I thought I'd record a little [[asciinema](/assets/vpp-ospf/clean.cast),
[gif](/assets/vpp-ospf/clean.gif)] that shows the end to end
configuration, starting from an empty dataplane and bird configuration. I'll show _Solution 2_, that
is, the solution that doesn't copy the _unnumbered_ interfaces in VPP to Linux.

Ready?
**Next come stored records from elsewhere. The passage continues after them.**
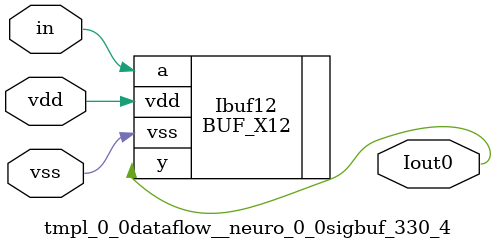
<source format=v>
module tmpl_0_0dataflow__neuro_0_0sigbuf_330_4(in, Iout0 , vdd, vss); 
   input vdd;
   input vss;
   input in;
   

// -- signals ---
   output Iout0 ;
   wire in;

// --- instances
BUF_X12 Ibuf12  (.y(Iout0 ), .a(in), .vdd(vdd), .vss(vss));
endmodule
</source>
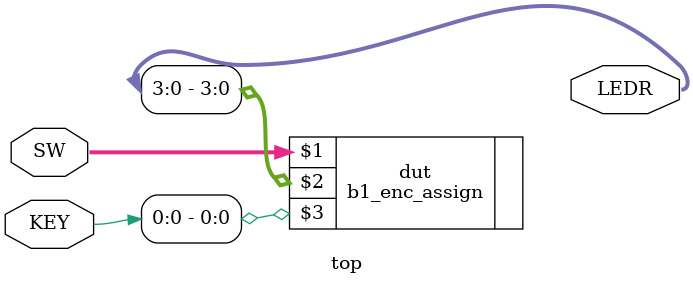
<source format=v>
module top (SW, KEY, LEDR);

    input wire [9:0] SW;        // DE-series switches
    input wire [3:0] KEY;       // DE-series pushbuttons

    output wire [9:0] LEDR;     // DE-series LEDs   

    b1_enc_assign dut (SW[9:0], LEDR[3:0], KEY[0]);
 
endmodule


</source>
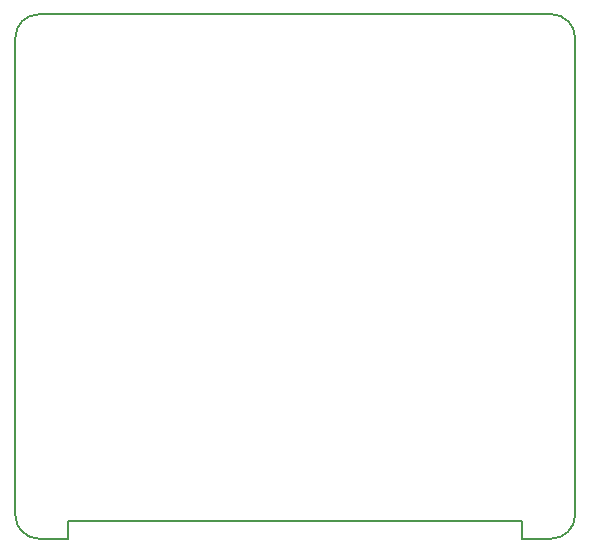
<source format=gko>
G04 Layer_Color=16711935*
%FSAX25Y25*%
%MOIN*%
G70*
G01*
G75*
%ADD44C,0.00787*%
D44*
X0464173Y0241142D02*
G03*
X0472047Y0249016I0000000J0007874D01*
G01*
X0285433D02*
G03*
X0293307Y0241142I0007874J0000000D01*
G01*
X0472047Y0408071D02*
G03*
X0464173Y0415945I-0007874J0000000D01*
G01*
X0293307D02*
G03*
X0285433Y0408071I0000000J-0007874D01*
G01*
X0293307Y0415945D02*
X0464173D01*
X0472047Y0249016D02*
Y0408071D01*
X0285433Y0249016D02*
Y0408071D01*
X0303150Y0247047D02*
X0454331D01*
X0303150Y0241142D02*
Y0247047D01*
X0454331Y0241142D02*
Y0247047D01*
Y0241142D02*
X0464173D01*
X0464173Y0241142D01*
X0293307D02*
X0303150D01*
M02*

</source>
Here I go!

{{< asciinema src="/assets/vpp-ospf/clean.cast" >}}


### To unnumbered or Not To unnumbered

I'm torn between _Solution 1_ and _Solution 2_. While on the one hand, setting the _unnumbered_
interface would be best reflected in Linux, it is not without problems. If the operator subsequently
tries to remove one of the addresses on `e0` or `e1`, that will yield a desync between Linux and
VPP (Linux will have removed the address, but VPP will still be _unnumbered_). On the other hand,
tricking Linux (and the operator) to believe there isn't an IPv4 (and IPv6) address configured on
the interface, is also not great.

Of the two approaches, I think I prefer _Solution 2_ (configuring the Linux CP plugin to not sync
_unnumbered_ addresses), because it minimizes the chance of operator error. If you're reading this and
have an Opinion&trade;, would you please let me know?